This invention relates generally to lasers, and, more particularly, to a free expansion nozzle for use within a gas dynamic laser.
Since the development of the first working lasers, considerable time and effort has been expended in the search for higher output laser systems. The possible applications of high power lasers are unlimited in the fields of communication, manufacturing, construction, medicine, space exploration, and defense. Unfortunately many obstacles exist to the attainment of high power systems. Most lasers have a low efficiency and therefore to obtain high power or high energy outputs, considerably more energy must be furnished to the system than is extracted. If this energy furnished is electrical, then the system cannot have a large average power and still be portable, as is desired in some cases. The relative size and weight of laser systems, and the availability of materials, have also introduced obstacles to their development.
The gas dynamic laser has grown out of the initial laser effort and is representative of one of the more sophisticated laser techniques which has the capability of providing very high power radiation output, due primarily to the large gas handling capability characteristic of such a system and due to the large quantity of energy which can be added to the gases flowing in such systems.
Gas laser operation requires that a population inversion be established between upper energy levels and lower energy levels of the lasing medium. One example of such a laser would be the carbondioxide-nitrogen laser. Recent experimental investigations into gas lasers have shown that photon emission necessary for laser operation may be achieved by the resonant transfer of energy, through collisions, from a first gaseous substances, designated the "energizing substance" such as vibrationally excited molecular nitrogen (N.sub.2), to a second substance designated the "lasing substance" such as carbon dioxide (CO.sub.2). These experiments have shown that nitrogen and CO.sub.2 may be fully mixed together, such as in a fully mixed gaseous plasma, while the substances in this mixture are raised to respective specific energy levels, favorable to laser emission, as a result of the electron collisions in an electronic plasma. Also, it has been known to combust a complex substance such as cyanogen so as to generate carbon dioxide and molecular nitrogen with the molecular nitrogen in a highly energized state favorable to energizing the CO.sub.2 for laser emission. In either case, it is necessary that the nitrogen have sufficient energy in its vibrational mode so as to impart a substantial amount of energy to CO.sub.2 in the 001 state, which is commonly referred to as the upper laser level for CO.sub.2 molecules. The very efficient energy transfer between the nitrogen and the carbon dioxide results from a near identity of the energy spacing of certain of the vibrational states of these two substances.

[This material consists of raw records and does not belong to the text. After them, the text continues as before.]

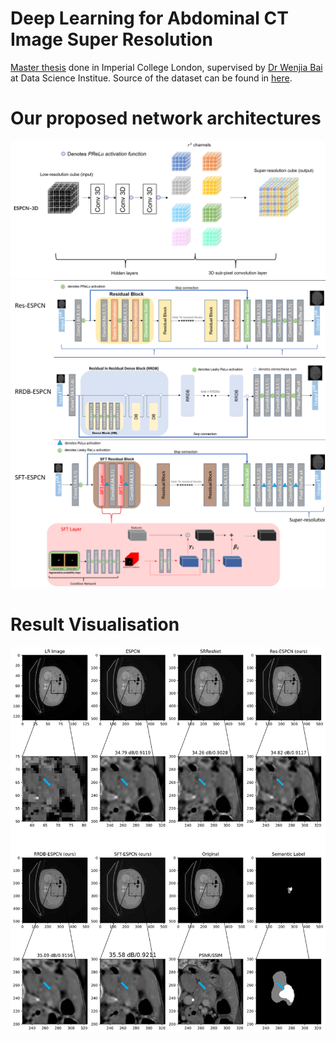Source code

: # Deep Learning for Abdominal CT Image Super Resolution
[Master thesis](https://github.com/victorxie996/MSc_thesis/blob/main/MSc_Thesis.pdf) done in Imperial College London, supervised by [Dr Wenjia Bai](https://www.doc.ic.ac.uk/~wbai/web/) at Data Science Institue. Source of the dataset can be found in [here](http://medicaldecathlon.com/).

# Our proposed network architectures
![image](https://github.com/victorxie996/MSc_thesis/blob/main/img/espcn_3d.png)
![image](https://github.com/victorxie996/MSc_thesis/blob/main/img/res_rrdb_sft-ESPCN.png)


# Result Visualisation
![image](https://github.com/victorxie996/MSc_thesis/blob/main/img/result_visual.png)

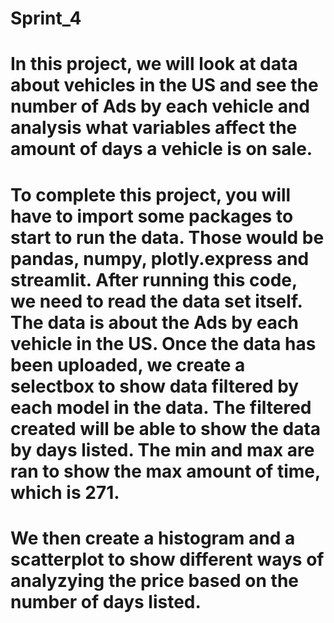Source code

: # Sprint_4
# In this project, we will look at data about vehicles in the US and see the number of Ads by each vehicle and analysis what variables affect the amount of days a vehicle is on sale.



# To complete this project, you will have to import some packages to start to run the data. Those would be pandas, numpy, plotly.express and streamlit. After running this code, we need to read the data set itself. The data is about the Ads by each vehicle in the US. Once the data has been uploaded, we create a selectbox to show data filtered by each model in the data. The filtered created will be able to show the data by days listed. The min and max are ran to show the max amount of time, which is 271. 
# We then create a histogram and a scatterplot to show different ways of analyzying the price based on the number of days listed.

Thus, in the present state of the high power gas laser art, lasing (which is the coherent stimulated emission of quanta of light energy) of one substance results from that substance being brought to a high, nonequilibrium energy state as a result of collisions with an energizing gas excited to a vibrational energy level which closely matches an energy level of the lasing substance (i.e., the upper lasing level in CO.sub.2 ). Simply stated, at least one CO.sub.2 molecule which is present in a region of population inversion will spontaneously emit a photon with an energy equal to the difference between the upper laser energy laser energy level and the lower laser energy level for a CO.sub.2 molecule. This is a quantum of light energy which is reflected back and forth in the optical cavity. The photon will impinge on another CO.sub.2 molecule and cause a rapid, stimulated emission of a second photon. This photon is also reflected back and forth in the optical cavity, and so forth which brings about a continuing avalanche of stimulated photon emission, at the lasing wavelength. This sequence will occur nearly instantaneously so that lasing is established in say, nanoseconds. The useful laser output is derived by coupling light energy out of the oscillating and/or amplifying optical cavity.
Within the gas dynamic laser an optically active medium is created by rapidly expanding vibrationally excited gas mixtures through an array of two-dimensional nozzles. Typically, the nozzles array consists of a large number of small nozzle blades characterized by extremely small throat heights and isentropic contours. Each nozzle being critically machined to have a throat area of, for example, 0.012 inches, a length of 3 to 4 inches and a flow contour of 1 inch. Precision machining of the nozzle blades is therefore extremely costly and maintaining these critical tolerances during gas dynamic laser operation is difficult.